Ucrania heredó 5000 ojivas nucleares, Kazajstán 1400 y Bielorrusia 85. Rusia autodeclarada heredera universal de la Unión Soviética reclamó para si las armas, las flotas, los submarinos, escuadrones de aviación estratégica y cohetes. El problema era que entonces no contaba con los recursos y los técnicos necesarios para acometer tan delicada tarea en la cual, la prioridad era evitar el extravío de alguna bomba y de material fisionable.

Los riesgos asociados al trasiego por los caminos de Europa y Asia central de miles de artefactos atómicos, eran enormes.

La diplomacia norteamericana se esmeró y sumó a sus empeños importantes atractivos económicos y por medio del programa de Reducción Cooperativa de la Amenaza, también llamado “Plan Nunn-Lugar” por los apellidos de los senadores que lo propusieron, emprendió la tarea de asistir a Rusia y a los nuevos estados surgidos de la disolución soviética y que quedaron en posesión de armamento nuclear.

En 1996, en Moscú se efectuó una Cumbre que atrajo a los estados interesados en participar en lucha contra el tráfico de material nuclear que incluyó compromisos de cooperación para cubrir todas las facetas de tan peligroso fenómeno. El elemento clave que era la transparencia y la disposición de los países involucrados en mostrar sus inventarios nucleares, no pudo conseguirse por falta de confianza política.

Por otra parte era preciso impedir que alguno de los estados recién surgidos, sumidos en el caos y dirigidos por novatos, pudieran caer en la tentación de obtener ventajas de sus excedentes nucleares o intentaran almacenarlos y conservarlos, incrementando así los ya exagerados inventarios mundiales.

Al desactivar las ojivas nucleares se recuperan importantes cantidades de material fisionable, especialmente uranio enriquecido y plutonio que hacen crecer las existencias de esos materiales que muchas veces no pueden utilizarse o no se necesitan para fines pacíficos, lo cual crea riesgos y tensiones adicionales.

Afortunadamente las peores previsiones no se justificaron y, aunque se registraron algunos casos de contrabando de material nuclear, sobre todo uranio y plutonio, fueron cantidades insignificantes, insuficientes para intentar fabricar un arma atómica.

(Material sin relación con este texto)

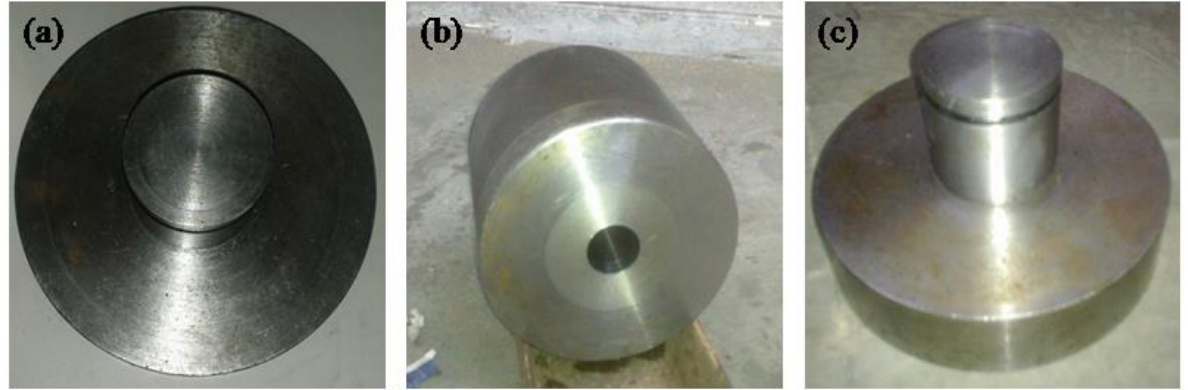
Figure 2. ( a ) Image of Punch, ( b ) Image of Die and ( c ) Image of Ejector.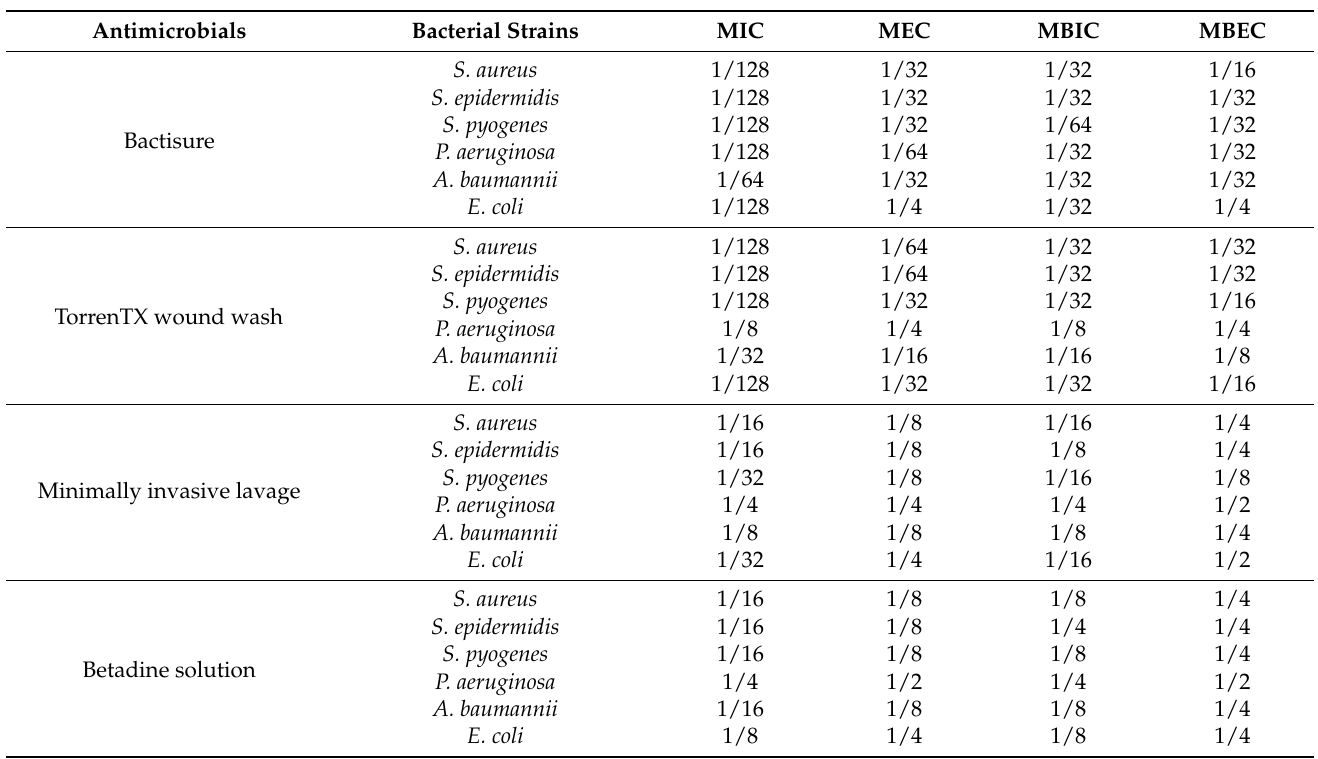
Table 2. Maximum possible dilution of surgical washes to give MIC, MEC, MBIC, and MBEC based on 24 h contact time.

Lo cierto es que la desaparición de la Unión Soviética trajo como consecuencia la destrucción neta de miles de ojivas nucleares, la salida de circulación de importantes cantidades de uranio y plutonio y la baja de medios portadores.

Aquel proceso y el fin del apartheid en Sudáfrica son los únicos acontecimientos políticos que, por las razones que fueran, han permitido avanzar en el desarme nuclear.